UML Class Diagram Relationships Explained
UML class diagram relationships explained — association, aggregation, composition, generalization, and realization — with Java examples.
Expected Interview Answer
A UML class diagram models a system’s classes as boxes with attributes and operations, and connects them with relationship lines — association, aggregation, composition, inheritance (generalization), realization, and dependency — each carrying a distinct semantic meaning and notation.
Association is a plain line meaning two classes interact or hold references to each other; it can be one-way or two-way and carries multiplicity like 1..* at each end. Aggregation is a hollow-diamond line denoting a whole/part has-a relationship where the part can outlive the whole. Composition is a filled-diamond line denoting a strict whole/part relationship where the part’s lifecycle is owned by the whole. Generalization (a hollow-triangle arrow) models inheritance, realization (a dashed hollow-triangle arrow) models an interface being implemented, and dependency (a dashed arrow) means one class merely uses another temporarily, such as a method parameter.
- Gives architects a shared visual vocabulary before code is written
- Makes coupling and ownership explicit at design time
- Surfaces multiplicity and cardinality constraints early
- Speeds up onboarding by showing structure at a glance
AI Mentor Explanation
A class diagram of a cricket league draws Team and Player boxes connected by a filled-diamond composition line, because a Player’s squad membership is owned and destroyed together with the Team roster for that season. A plain association line connects Umpire to Match, since an umpire officiates many matches without being owned by any one of them. The diagram lets a selector see ownership and multiplicity — one Team, eleven Players — before a single line of scheduling code exists.
Step-by-Step Explanation
Step 1
Draw the classes
Represent each class as a box with three compartments: name, attributes, operations.
Step 2
Pick the right relationship line
Choose association, aggregation, composition, generalization, realization, or dependency based on the real coupling and lifecycle.
Step 3
Annotate multiplicity
Add cardinality like 1, 0..1, or 1..* at each end of association-family lines.
Step 4
Validate ownership semantics
Confirm filled diamonds only appear where the part truly cannot outlive the whole.
What Interviewer Expects
- Correct distinction between association, aggregation, and composition
- Knowledge of hollow vs filled diamond notation
- Understanding of generalization vs realization arrows
- Ability to map a real domain scenario onto the correct relationship
Common Mistakes
- Using composition everywhere out of habit, ignoring true lifecycle ownership
- Confusing the direction of the arrowhead for generalization vs realization
- Omitting multiplicity annotations on association lines
- Treating dependency and association as interchangeable
Best Answer (HR Friendly)
“A UML class diagram is a visual map of a system before code exists — boxes are classes and the connecting lines tell you how those classes relate. A plain line means two classes just know about each other, a hollow diamond means one owns the other loosely, a filled diamond means strict ownership where parts die with the whole, and triangle arrows show inheritance or interface implementation.”
Code Example
class Engine {
// Created and destroyed with its Car — composition
}
class Car {
private final Engine engine; // owned; Engine has no life outside a Car
Car() { this.engine = new Engine(); }
}
class Driver {
// Not created by Car; can exist without any specific Car — aggregation
}
class Trip {
private Driver driver; // reference to an independently-existing object
Trip(Driver driver) { this.driver = driver; }
}Follow-up Questions
- What is the visual difference between aggregation and composition on a diagram?

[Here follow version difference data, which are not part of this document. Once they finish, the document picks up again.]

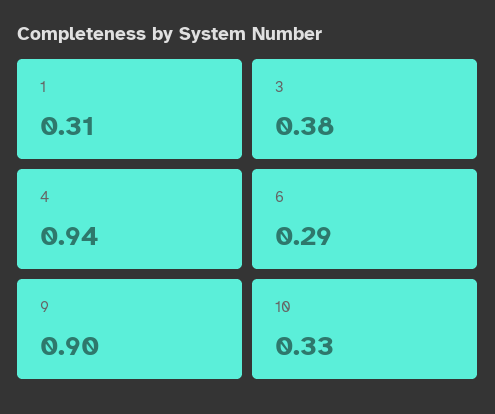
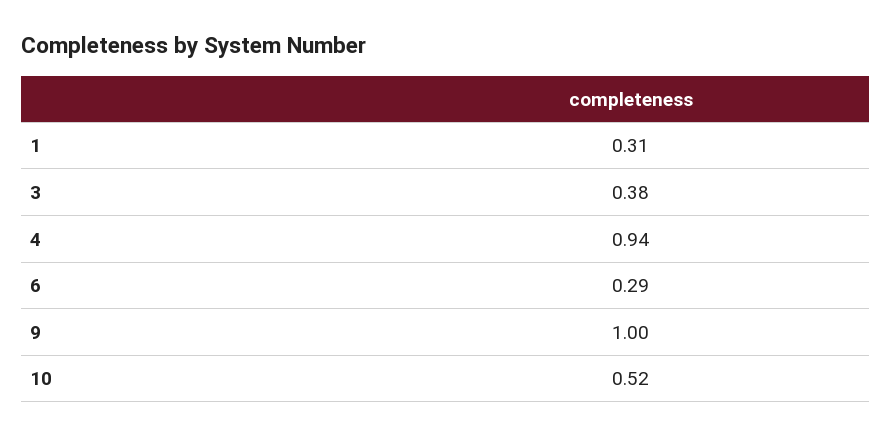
9: 0.9 -> 1
10: 0.33 -> 0.52

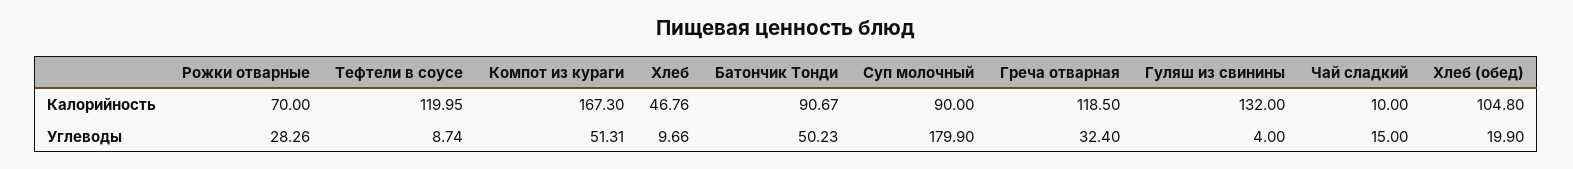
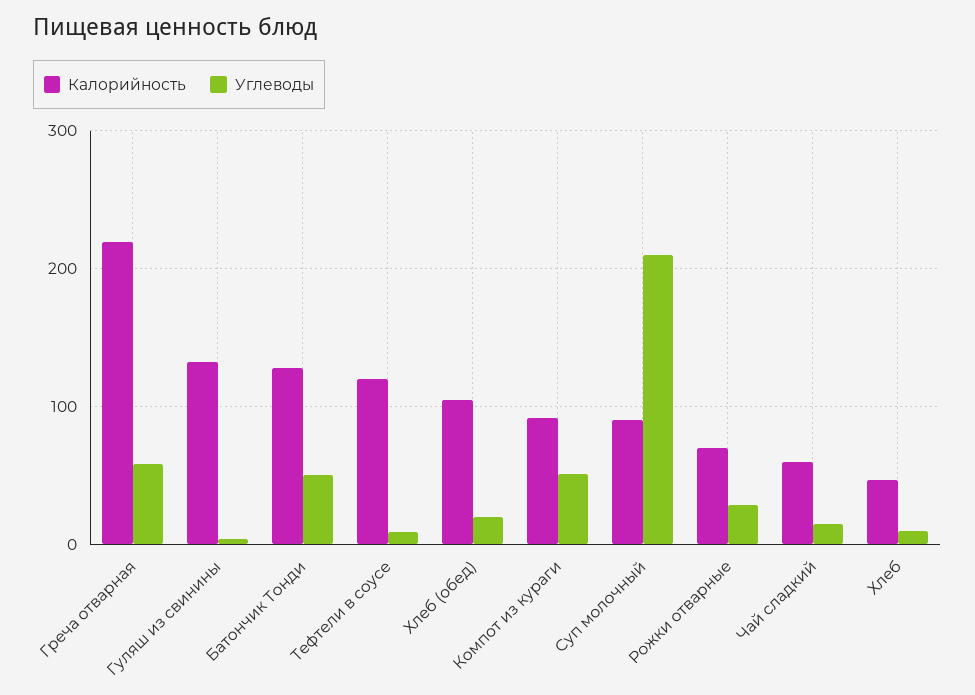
Калорийность, Компот из кураги: 167.3 -> 90
Калорийность, Батончик Тонди: 90.67 -> 130
Калорийность, Греча отварная: 118.5 -> 220
Калорийность, Чай сладкий: 10 -> 60
Углеводы, Суп молочный: 179.9 -> 210
Углеводы, Греча отварная: 32.4 -> 60

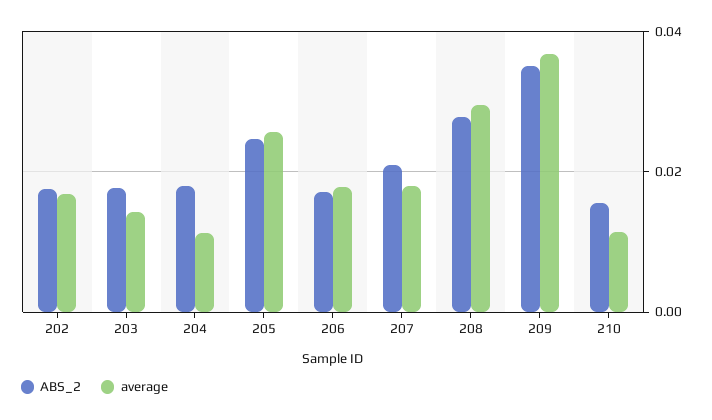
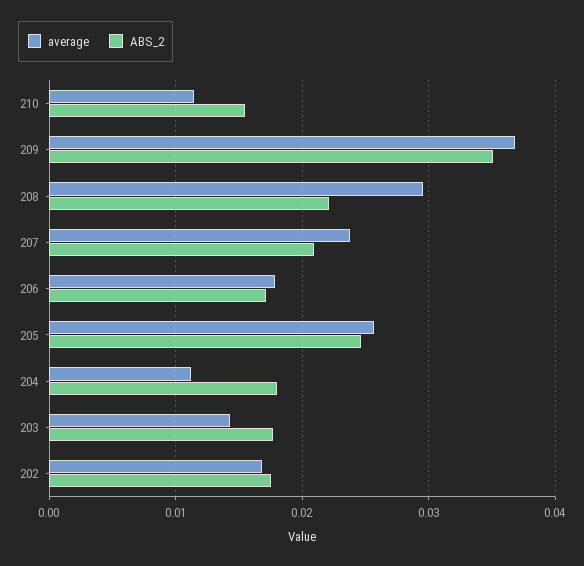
average, 207: 0.018 -> 0.024
ABS_2, 208: 0.028 -> 0.022

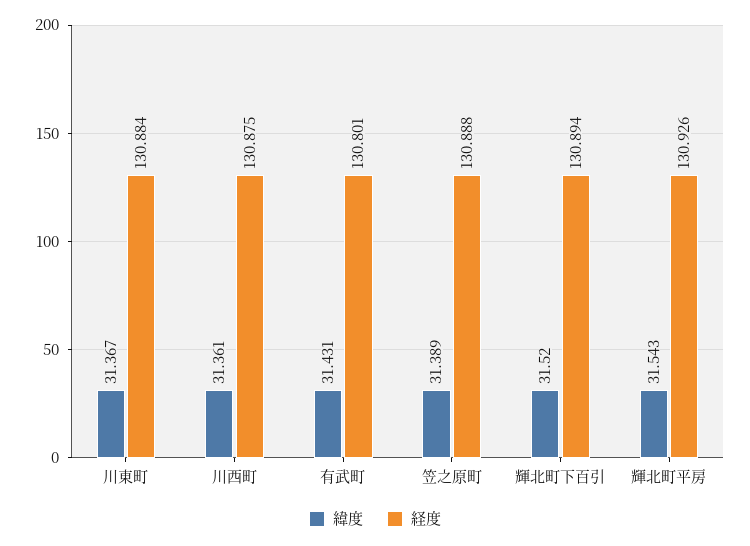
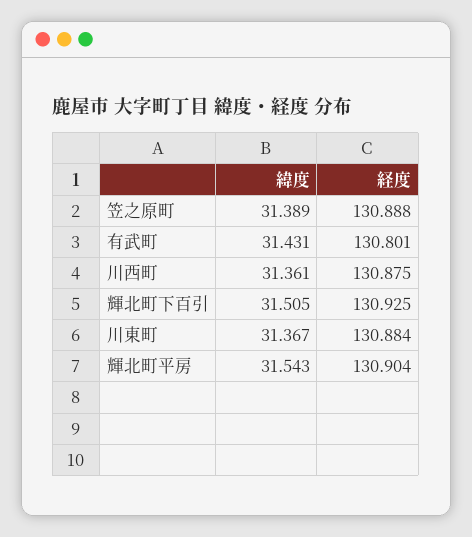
緯度, 輝北町下百引: 31.52 -> 31.505
経度, 輝北町下百引: 130.894 -> 130.925
経度, 輝北町平房: 130.926 -> 130.904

- When would you use a dependency arrow instead of an association?
- How does generalization differ from realization in UML?
- How do multiplicities like 0..1 and 1..* change the meaning of a relationship?
MCQ Practice
1. Which UML notation represents composition?

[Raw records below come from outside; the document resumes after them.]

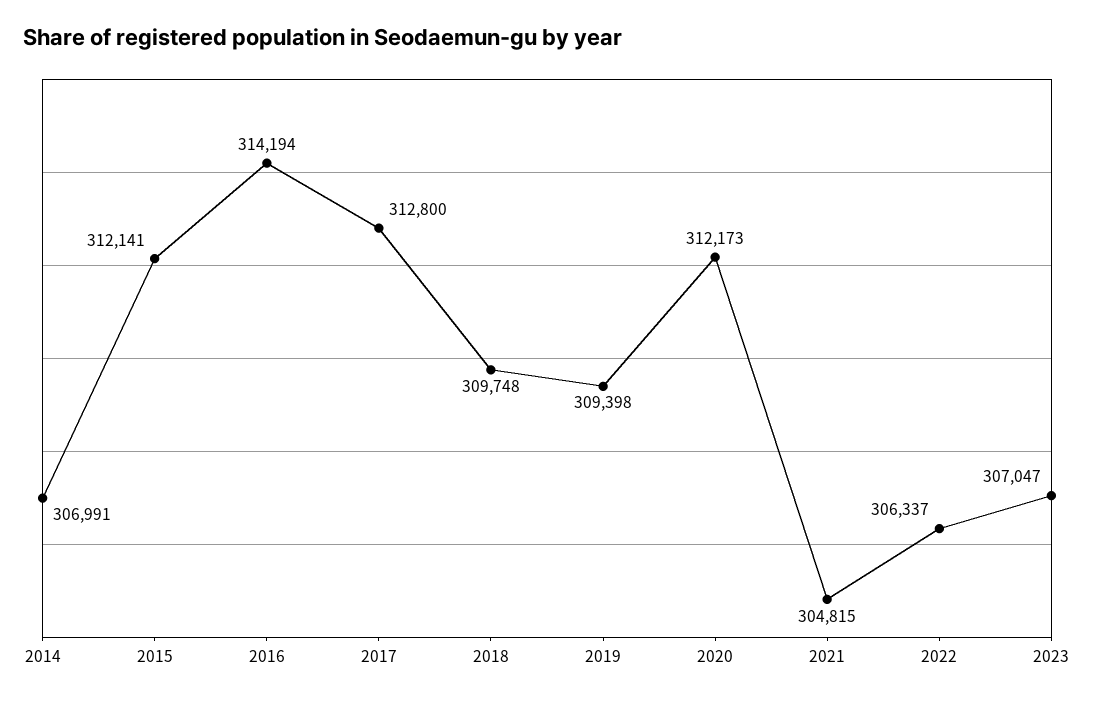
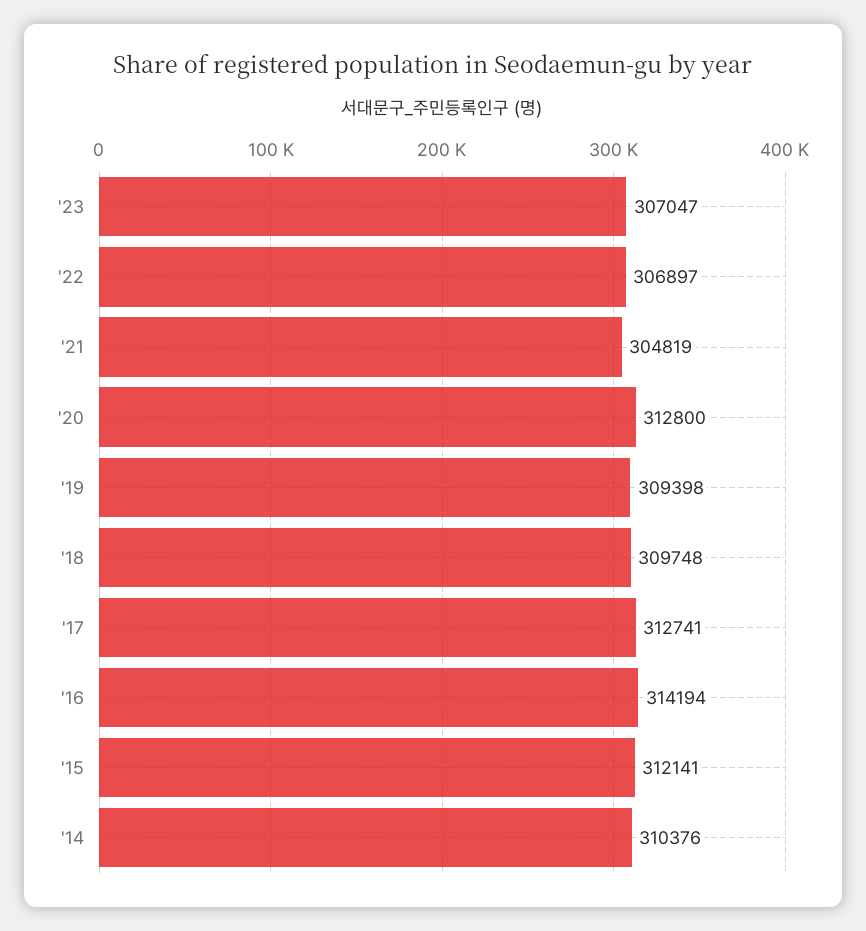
2014: 306991 -> 310376
2017: 312800 -> 312741
2020: 312173 -> 312800
2021: 304815 -> 304819
2022: 306337 -> 306897

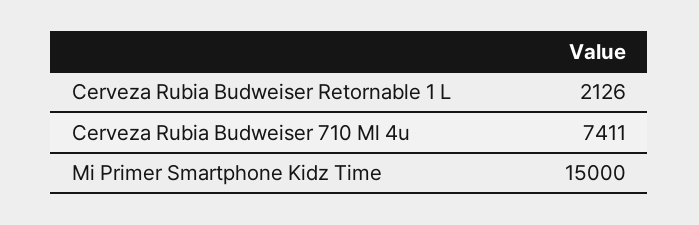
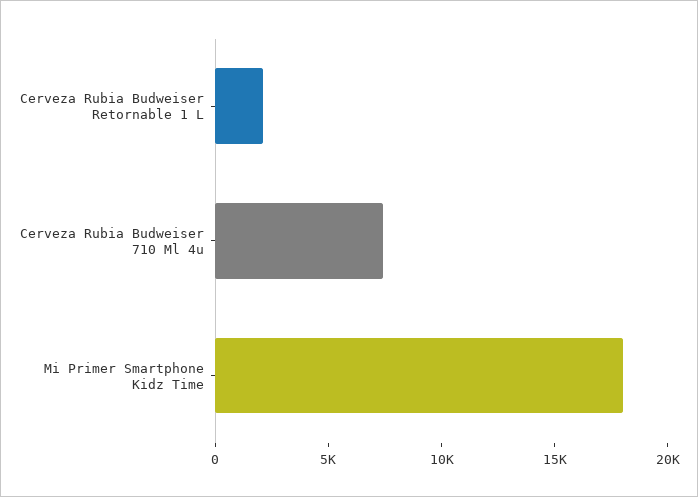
Mi Primer Smartphone Kidz Time: 15000 -> 18000

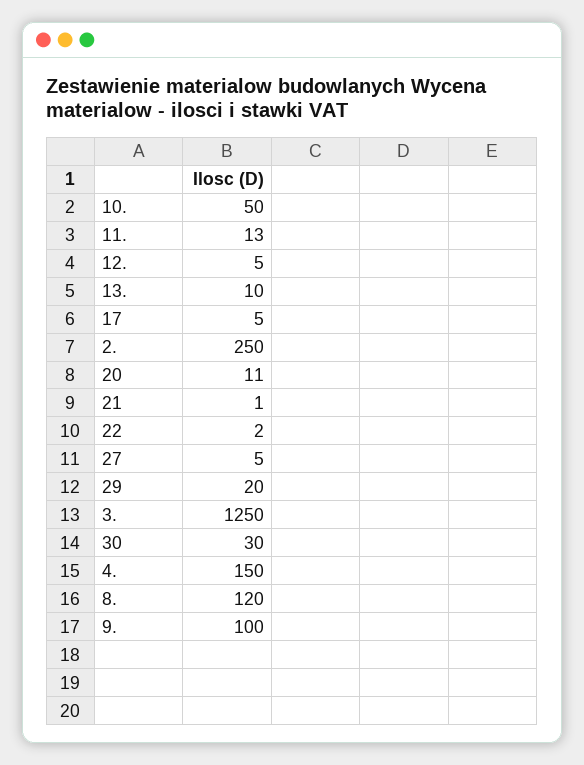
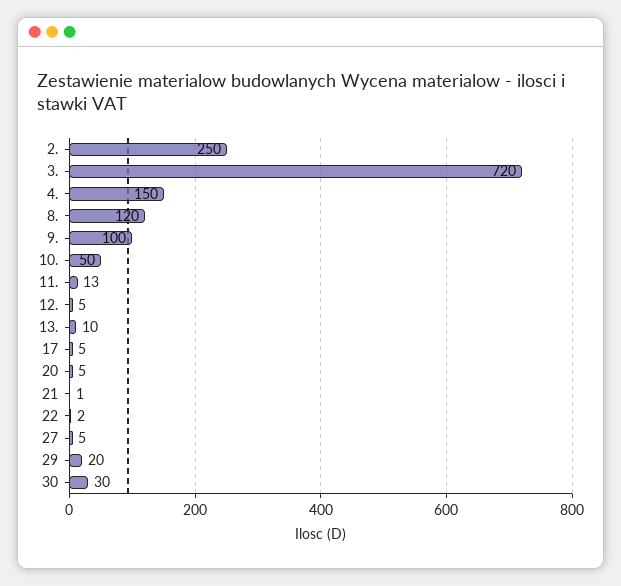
20: 11 -> 5
3.: 1250 -> 720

A filled diamond at the whole end denotes composition, where parts share the lifecycle of the whole.
2. A dashed line with a hollow triangle arrowhead pointing to an interface represents?

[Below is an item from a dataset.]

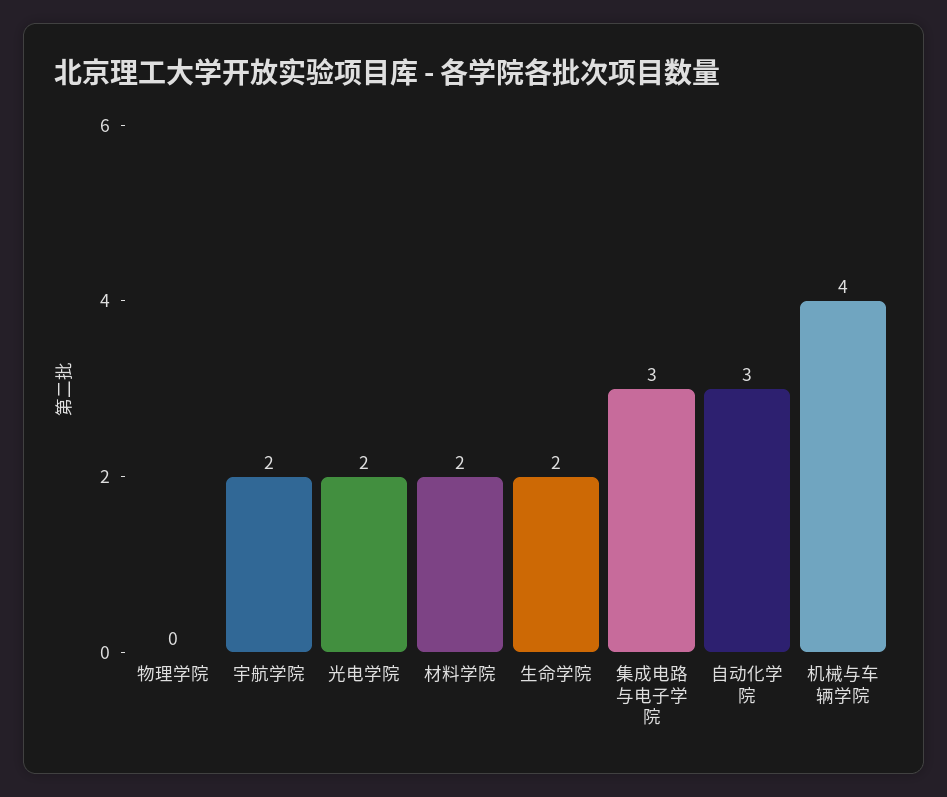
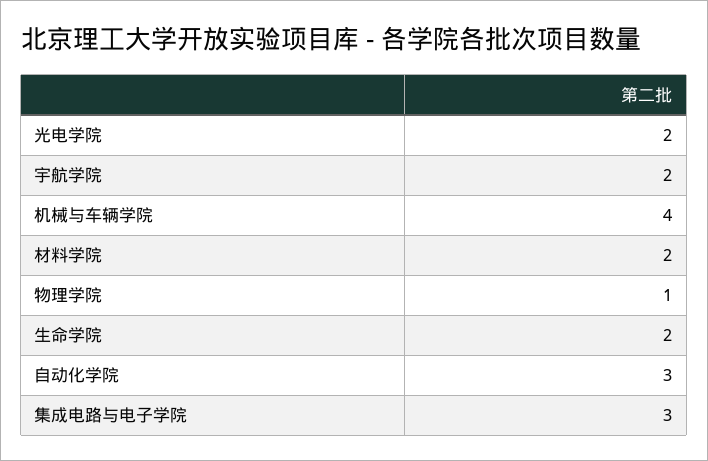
物理学院: 0 -> 1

Realization shows a class implementing an interface, drawn as a dashed line with a hollow triangle.
3. What does a plain solid line without diamonds between two classes typically represent?
A plain solid line denotes a basic association — the two classes are structurally linked.
Flash Cards
Aggregation diamond? — Hollow diamond — whole/part where the part can outlive the whole.
Composition diamond? — Filled diamond — strict ownership; the part dies with the whole.
Generalization arrow? — Solid line with a hollow triangle — represents inheritance.
Realization arrow? — Dashed line with a hollow triangle — represents interface implementation.